If we put aside the Beau Geste hypothesis, is there any solid evidence for deception in the vocal communication of birds? The evidence brought forward so far is scanty indeed, but it may not reflect the occurrence of deception in nature because, if effective, the ruse may fool the human observer as well as the intended victim.

One particularly delightful example was exposed by Luis Baptista in his long experience with white-crowned sparrows. During the fall, winter, and early spring, the females sing a truncated version of the male song, but they lapse into silence as the breeding season begins. Nevertheless, their ability to produce song does not subside, as is occasionally revealed when the male is overdue in taking his turn to sit on eggs before they hatch. At such times the female can produce a full song, indistinguishable from that of a male; this suggests that she is feigning the amorous advances of an intruder in order to bring her mate back to the nest.

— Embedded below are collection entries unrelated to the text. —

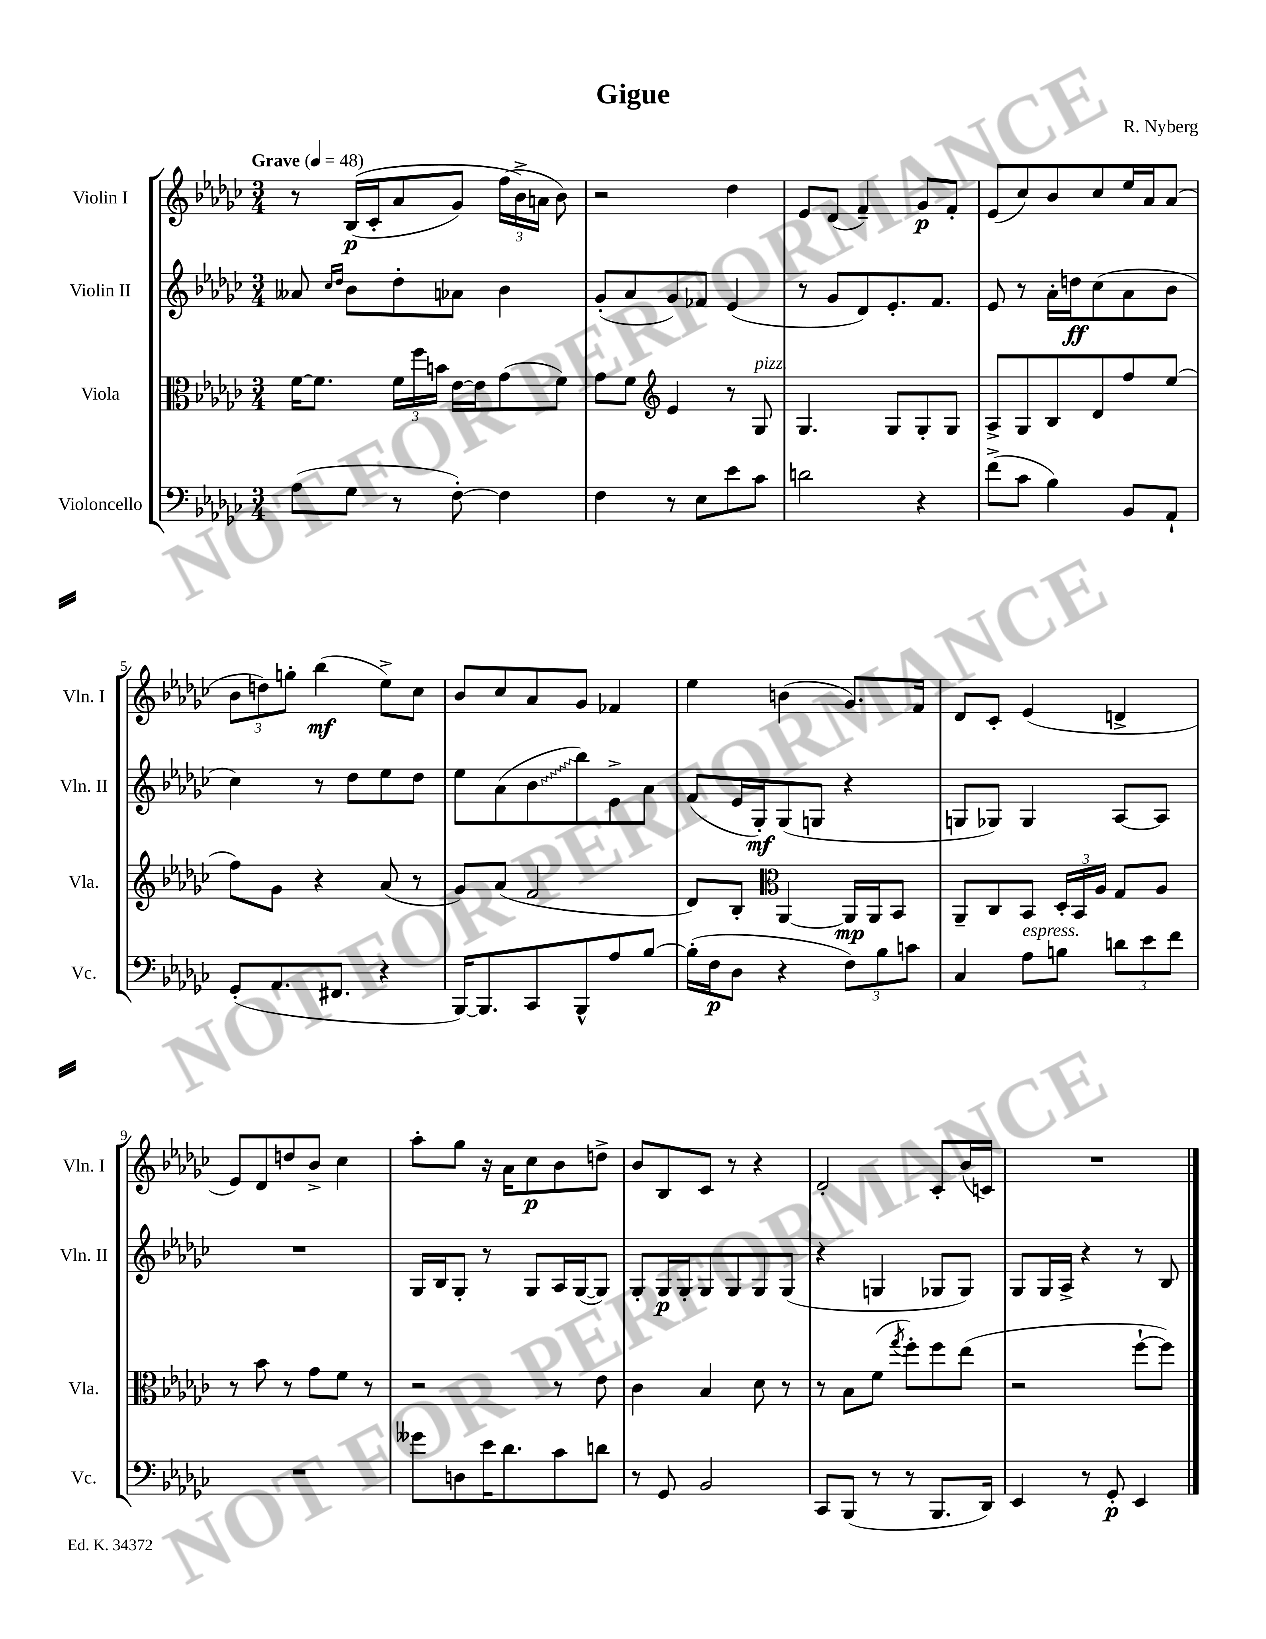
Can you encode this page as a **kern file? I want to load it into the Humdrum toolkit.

**kern	**kern	**kern	**kern
*staff4	*staff3	*staff2	*staff1
*clefF4	*clefC3	*clefG2	*clefG2
*k[b-e-a-d-g-c-]	*k[b-e-a-d-g-c-]	*k[b-e-a-d-g-c-]	*k[b-e-a-d-g-c-]
*M3/4	*M3/4	*M3/4	*M3/4
*MM48	*MM48	*MM48	*MM48
(8A-\L	[16f\LK	8a--/	8r
.	8.f\]J	.	.
.	.	16qqcc-/LL	.
.	.	16qqdd-/JJ	.
8G-\J	.	8b-\L	&((16B-/LL
.	.	.	16c-'/J
8r	24f\LL	8dd-'\	8a-/
.	24ff\	.	.
.	24b\JJ	.	.
[8F'\)	[16e-\LL	8a-\J	8g-/J)
.	16e-\]J	.	.
4F\]	(8g-\	4b-\	(24ff\LL
.	.	.	24b-^\&)
.	.	.	24a\JJ
.	8f\J)	.	8b-\)
=	=	=	=
4F\	8g-\L	(8g-'/L	2r
.	8f\J	8a-/	.
*	*clefG2	*	*
8r	4e-/	8g-/)	.
8E-\L	.	8f-/J	.
8e-\	8r	(4e-/	4dd-\
8c-\J	8G-/	.	.
=	=	=	=
2d\	4.G-/	8r	8e-/L
.	.	8g-/L	(8d-/J
.	.	8d-/)	4f~/)
.	8G-/L	8.e-'/	.
4r	8G-'/	.	8g-/L
.	.	8.f/J	.
.	8G-/J	.	8f'/J
=	=	=	=
(8f^\L	8A-^/L	8e-/	(8e-/L
8c-\J	8G-/	8r	8cc-/)
4B-\)	8B-/	16a-'\LL	8b-/
.	.	16dd\J	.
.	8d-/	(8cc-\	8cc-/
8BB-/L	8ff/	8a-\	16ee-/L
.	.	.	16a-/J
8AA-`/J	(8ee-/J	8b-\J	(8a-/J
=	=	=	=
(8GG-'/L	8ff\L)	4cc-\)	12b-\L
.	.	.	12dd\)
8.AA-/	8g-\J	.	.
.	.	.	12gg'\J
.	4r	8r	(4bb-\
8.FF#/J	.	.	.
.	.	8dd-\L	.
4r	(8a-/	8ee-\	8ee-^\L)
.	8r	8dd-\J	8cc-\J
=	=	=	=
[16BBB-/LK)	8g-/L)	8ee-\L	8b-/L
8.BBB-/]	.	.	.
.	(8a-/J	(8a-\	8cc-/
8CC-/	2f/	8b-\	8a-/
8BBB-^^/	.	8bb-\)	8g-/J
8A-/	.	8e-^\	4f-/
[8B-/J	.	8a-\J	.
=	=	=	=
(16B-'\]LL	8d-/L)	(8f/L	4ee-\
16F\J	.	.	.
8D-\J	8B-'/J	16e-/L	.
.	.	16G-'/J)	.
*	*clefC3	*	*
4r	[4AA-/	(8G-/	(4b\
.	.	8G/J	.
12F\L)	16AA-/]LL	4r	8.g-/L)
.	16AA-/J	.	.
12B-\	.	.	.
.	8BB-/J	.	.
12c\J	.	.	.
.	.	.	16f/Jk
=	=	=	=
4C-/	8AA-~/L	8G/L	8d-/L
.	8C-/	8G-/J)	8c-'/J
8A-\L	8BB-/J	4G-/	(4e-/
8B\J	24D-'/LL	.	.
.	24BB-/	.	.
.	24A-/JJ	.	.
12d\L	8G-/L	[8A-/L	4d^/
12e-\	.	.	.
.	8A-/J	8A-/]J	.
12f\J	.	.	.
=	=	=	=
2.r	8r	2.r	8e-/L)
.	8b-\	.	8d-/
.	8r	.	8dd/
.	8g-\L	.	8b-^/J
.	8f\J	.	4cc-\
.	8r	.	.
=	=	=	=
8g--\L	2r	16G-/LL	8aa-'\L
.	.	16B-/J	.
8D\	.	8G-'/J	8gg-\J
16e-\K	.	8r	16r
8.d-\	.	.	16a-\LK
.	.	8G-/L	8cc-\
8c-\	8r	16A-/L	8b-\
.	.	([16G-/J	.
8d\J	8e-\	8G-/]J)	8dd^\J
=	=	=	=
8r	4c-\	8G-'/L	8b-/L
8GG-/	.	16G-/L	8B-/
.	.	16G-'/J	.
2BB-/	4B-/	8G-/	8c-/J
.	.	8G-/	8r
.	8d-\	8G-/	4r
.	8r	(8G-/J	.
=	=	=	=
8CC-/L	8r	4r	2d-'/
(8BBB-/J	8B-\L	.	.
8r	(8f\J	4G/	.
.	8qgg-/	.	.
8r	8ff'\L)	.	.
8.BBB-/L	8ff\	8G-/L	8c-'/L
.	(8ee-\J	8G-/J)	(16b-/L
16DD-/Jk)	.	.	16c/JJ)
=	=	=	=
4EE-/	2r	8G-/L	2.r
.	.	16G-/L	.
.	.	16A-^/JJ	.
8r	.	4r	.
8GG-'/	.	.	.
4EE-/	[8ff`\L	8r	.
.	8ff\]J)	8B-/	.
==	==	==	==
*-	*-	*-	*-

The complexity and sophistication of animal communication are made clear in Bird Song, but the story is far from complete. Every species is distinct in some way or another. But more than that, the authors do not address entire topics in their highly concentrated work. What, for example, do birds say to one another, apart from the male songs considered here? Surely many things, because birds produce myriad vocalizations—assorted notes, calls, and other signals. Song, as has been seen, can communicate information about species, sex, territorial location, and individual identity, and, through its repertoire, it can provide clues to age and social status. But these are not the only things birds and other animals can communicate. Among the others are danger (through the sounding of alarm), sexual readiness, fear, hunger, aggression, scolding (particularly of predators), contentment, irritation, and location. Bird Song barely mentions alarm calls, and doesn’t touch upon any of the rest.

One might therefore imagine a companion volume on vocalizations apart from song. But at this stage in the investigation of avian communication, it would be a short one. Vocalizations in forms other than song are much more difficult to investigate, because birds don’t respond to them in such clear and identifiable ways as they do to playback of primary song. Finding effective ways of studying what is in fact the main part of the avian vocabulary remains a major challenge to the investigator. Science has made a very satisfactory beginning in its understanding of bird communication—but it is only a beginning.